課題内容:
以下の行のうち、最初の行から「aware of Walmart, you」を含む行までの範囲（両端を含む）を、列名「番号」と「テキスト」の2列のMarkdownの表に整えてください。空行は入れないでください。

保存された記録
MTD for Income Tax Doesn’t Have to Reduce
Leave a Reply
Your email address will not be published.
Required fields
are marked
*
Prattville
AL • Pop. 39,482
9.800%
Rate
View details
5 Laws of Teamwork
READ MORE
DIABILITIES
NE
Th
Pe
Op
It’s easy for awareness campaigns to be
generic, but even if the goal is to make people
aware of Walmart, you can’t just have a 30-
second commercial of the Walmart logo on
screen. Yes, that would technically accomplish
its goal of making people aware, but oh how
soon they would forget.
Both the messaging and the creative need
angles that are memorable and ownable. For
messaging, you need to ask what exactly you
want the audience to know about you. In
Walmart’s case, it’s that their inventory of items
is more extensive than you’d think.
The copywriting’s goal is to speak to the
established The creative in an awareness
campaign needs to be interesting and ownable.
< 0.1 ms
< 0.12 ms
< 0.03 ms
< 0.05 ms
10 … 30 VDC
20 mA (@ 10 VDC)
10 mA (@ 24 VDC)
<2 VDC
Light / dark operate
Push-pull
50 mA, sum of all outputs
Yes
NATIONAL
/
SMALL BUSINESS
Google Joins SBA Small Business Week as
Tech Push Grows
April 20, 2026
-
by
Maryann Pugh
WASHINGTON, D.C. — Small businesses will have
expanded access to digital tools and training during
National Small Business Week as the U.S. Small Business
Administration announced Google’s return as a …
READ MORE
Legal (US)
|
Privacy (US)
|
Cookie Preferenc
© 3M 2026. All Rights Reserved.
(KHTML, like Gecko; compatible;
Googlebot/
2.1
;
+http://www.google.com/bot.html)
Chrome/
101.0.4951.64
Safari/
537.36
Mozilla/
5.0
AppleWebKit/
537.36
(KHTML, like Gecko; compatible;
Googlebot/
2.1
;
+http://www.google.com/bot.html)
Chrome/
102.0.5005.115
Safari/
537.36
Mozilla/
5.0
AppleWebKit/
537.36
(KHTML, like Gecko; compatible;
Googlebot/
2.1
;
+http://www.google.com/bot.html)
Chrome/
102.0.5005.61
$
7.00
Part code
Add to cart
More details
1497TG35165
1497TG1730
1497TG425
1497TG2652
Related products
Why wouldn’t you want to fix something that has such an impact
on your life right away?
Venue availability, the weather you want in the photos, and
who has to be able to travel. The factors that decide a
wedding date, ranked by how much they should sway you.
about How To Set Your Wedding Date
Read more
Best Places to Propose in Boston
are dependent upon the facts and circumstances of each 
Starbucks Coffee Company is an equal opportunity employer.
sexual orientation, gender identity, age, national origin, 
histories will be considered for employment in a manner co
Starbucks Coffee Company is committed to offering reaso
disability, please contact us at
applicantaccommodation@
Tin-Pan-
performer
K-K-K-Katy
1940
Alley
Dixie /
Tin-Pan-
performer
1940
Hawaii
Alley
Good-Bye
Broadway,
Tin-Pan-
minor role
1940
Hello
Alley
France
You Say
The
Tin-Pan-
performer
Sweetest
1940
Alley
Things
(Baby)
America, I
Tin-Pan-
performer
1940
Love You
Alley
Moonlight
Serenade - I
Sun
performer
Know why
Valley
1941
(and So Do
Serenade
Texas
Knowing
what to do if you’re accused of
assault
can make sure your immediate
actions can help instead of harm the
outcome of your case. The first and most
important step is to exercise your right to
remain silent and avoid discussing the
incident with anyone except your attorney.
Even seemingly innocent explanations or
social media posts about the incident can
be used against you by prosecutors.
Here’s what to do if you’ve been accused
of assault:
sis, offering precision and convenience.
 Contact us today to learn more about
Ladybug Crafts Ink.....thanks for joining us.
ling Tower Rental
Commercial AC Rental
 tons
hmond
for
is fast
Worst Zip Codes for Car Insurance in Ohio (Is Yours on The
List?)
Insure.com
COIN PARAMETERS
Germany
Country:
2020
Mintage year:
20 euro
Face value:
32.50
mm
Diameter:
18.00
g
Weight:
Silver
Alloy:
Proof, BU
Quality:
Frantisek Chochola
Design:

この課題の回答:
| 番号 | テキスト |
|---|---|
| 1 | MTD for Income Tax Doesn’t Have to Reduce |
| 2 | Leave a Reply |
| 3 | Your email address will not be published. |
| 4 | Required fields |
| 5 | are marked |
| 6 | * |
| 7 | Prattville |
| 8 | AL • Pop. 39,482 |
| 9 | 9.800% |
| 10 | Rate |
| 11 | View details |
| 12 | 5 Laws of Teamwork |
| 13 | READ MORE |
| 14 | DIABILITIES |
| 15 | NE |
| 16 | Th |
| 17 | Pe |
| 18 | Op |
| 19 | It’s easy for awareness campaigns to be |
| 20 | generic, but even if the goal is to make people |
| 21 | aware of Walmart, you can’t just have a 30- |